There are no MET tools used in this use case. The use case uses MET .stat output as input for the reformatting step.

Python Embedding

There is no python embedding in this use case

Python Scripts

This use case uses Python scripts to invoke the METdataio reformatter, the METcalcpy aggregator, and the METplotpy line plot.

The following Python script (from METdataio) is used to reformat the MET .stat ECNT linetype data into a format that can be used by the aggregating script.

#!/usr/bin/env python3


import os
import time
import logging

from METdbLoad.ush.read_data_files import ReadDataFiles
from METdbLoad.ush.read_load_xml import XmlLoadFile
from METreformat.write_stat_ascii import WriteStatAscii
from metcalcpy.util import read_env_vars_in_config as readconfig


logger = logging.getLogger(__name__)

def main():

    # Read in the YAML configuration file.  Environment variables in
    # the configuration file are supported.
    input_config_file = os.getenv("REFORMAT_YAML_CONFIG_NAME", "reformat_ecnt.yaml")
    settings = readconfig.parse_config(input_config_file)
    logging.info(settings)


    # Replacing the need for an XML specification file, pass in the XMLLoadFile and
    # ReadDataFile parameters
    rdf_obj: ReadDataFiles = ReadDataFiles()
    xml_loadfile_obj: XmlLoadFile = XmlLoadFile(None)

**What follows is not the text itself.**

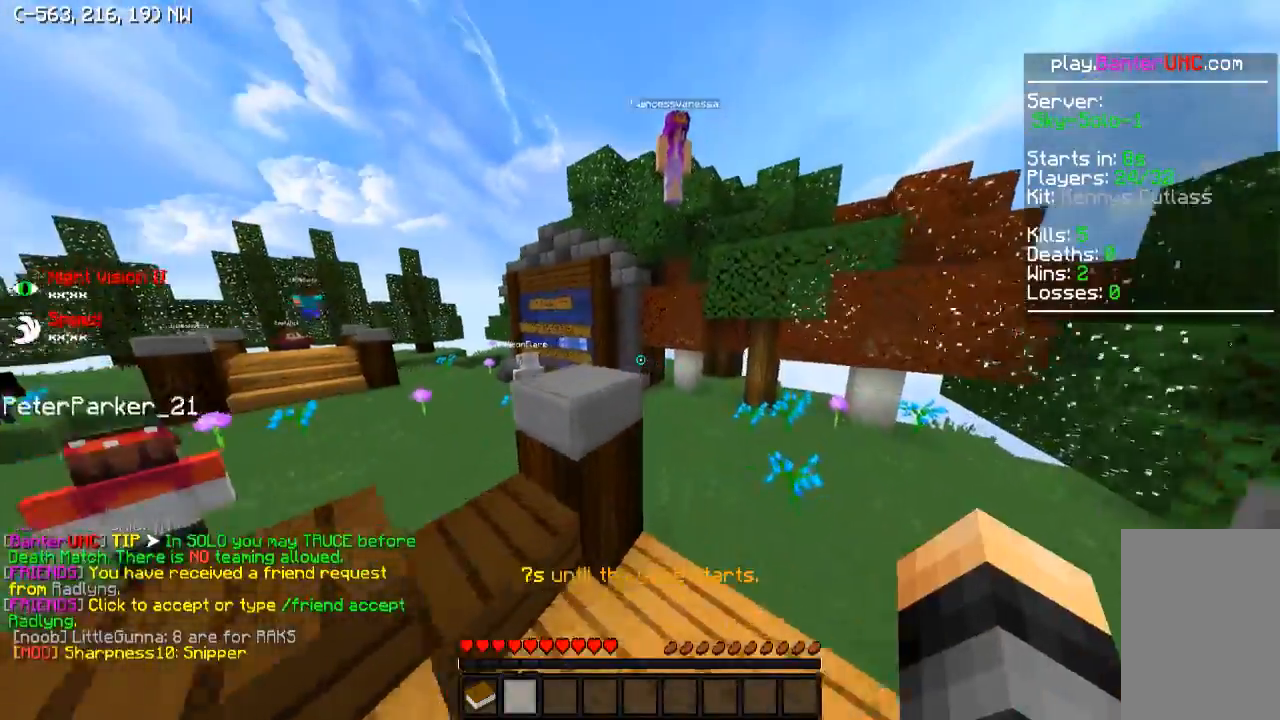
{"keys": ["w"], "events": [[250, "a", "down"], [500, "a", "up"]]}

    # Retrieve all the filenames in the data_dir specified in the YAML config file
    load_files = xml_loadfile_obj.filenames_from_template(settings['input_data_dir'],
                                                          {})

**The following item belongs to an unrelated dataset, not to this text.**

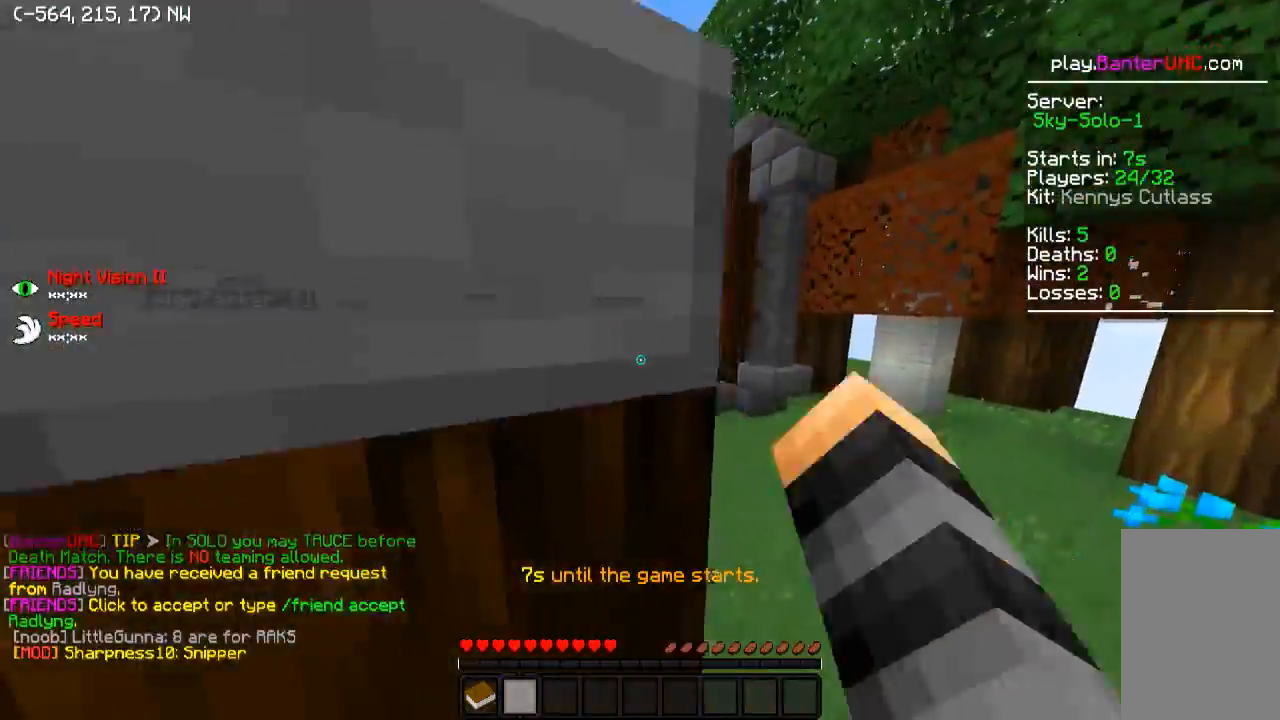
{"keys": ["w"], "events": [[100, "d", "down"], [300, "d", "up"]]}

    flags = xml_loadfile_obj.flags
    line_types = xml_loadfile_obj.line_types
    beg_read_data = time.perf_counter()
    rdf_obj.read_data(flags, load_files, line_types)
    end_read_data = time.perf_counter()
    time_to_read = end_read_data - beg_read_data
    logger.info("Time to read input .stat data files using METdbLoad: {time_to_read}")
    file_df = rdf_obj.stat_data

    # Check if the output file already exists, if so, delete it to avoid
    # appending output from subsequent runs into the same file.
    existing_output_file = os.path.join(settings['output_dir'], settings['output_filename'])
    logger.info("Checking if {existing_output_file}  already exists")
    if os.path.exists(existing_output_file):
        logger.info("Removing existing output file {existing_output_file}")
        os.remove(existing_output_file)

    # Write stat file in ASCII format
    stat_lines_obj: WriteStatAscii = WriteStatAscii(settings)
    # stat_lines_obj.write_stat_ascii(file_df, parms, logger)
    stat_lines_obj.write_stat_ascii(file_df, settings)

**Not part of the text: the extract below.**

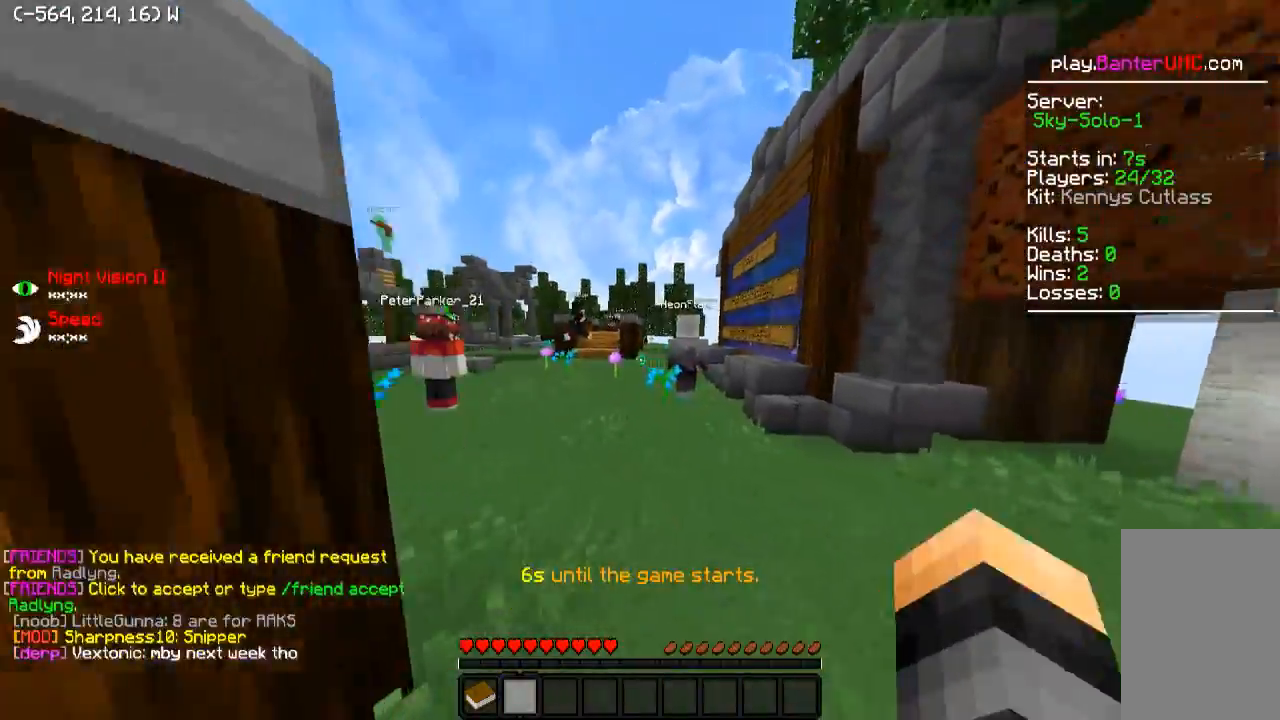
{"keys": ["w"], "events": []}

if __name__ == "__main__":
    main()

This Python script (from METcalcpy) is used to calculate aggregation statistics for the ECNT linetype.

#!/usr/bin/env python3


import os
import time
import logging
import pandas as pd
import yaml
from metcalcpy.util import read_env_vars_in_config as readconfig
from metcalcpy.agg_stat import AggStat

logger = logging.getLogger(__name__)

def main():
    '''
       Read in the config file (with ENVIRONMENT variables defined in the
       UserScript_fcstRRFS_fcstOnly_Reformat_Aggregate_Plot.conf).  Invoke METcalcpy agg_stat module to
       calculate the aggregation statistics, clean up the data so it is compatible for the METplotpy line plot
       and write a tab-separated ASCII file.

    '''

    start_agg_step = time.time()

    # Read in the YAML configuration file.  Environment variables in
    # the configuration file are supported.
    try:
        input_config_file = os.getenv("AGGREGATE_YAML_CONFIG_NAME", "aggregate_ecnt.yaml")
        settings = readconfig.parse_config(input_config_file)
        logger.info(settings)
    except yaml.YAMLError as exc:
        logger.error(exc)

    # Calculate the aggregation statistics using METcalcpy agg_stat
    agg_begin = time.time()
    try:
       os.mkdir(os.getenv("AGGREGATE_OUTPUT_BASE"))
    except OSError:
        # Directory already exists, ignore error.
        pass

    AGG_STAT = AggStat(settings)
    AGG_STAT.calculate_stats_and_ci()
    agg_finish = time.time()
    time_for_aggregation = agg_finish - agg_begin
    logger.info("Total time for calculating aggregation statistics (in seconds): {time_for_aggregation}")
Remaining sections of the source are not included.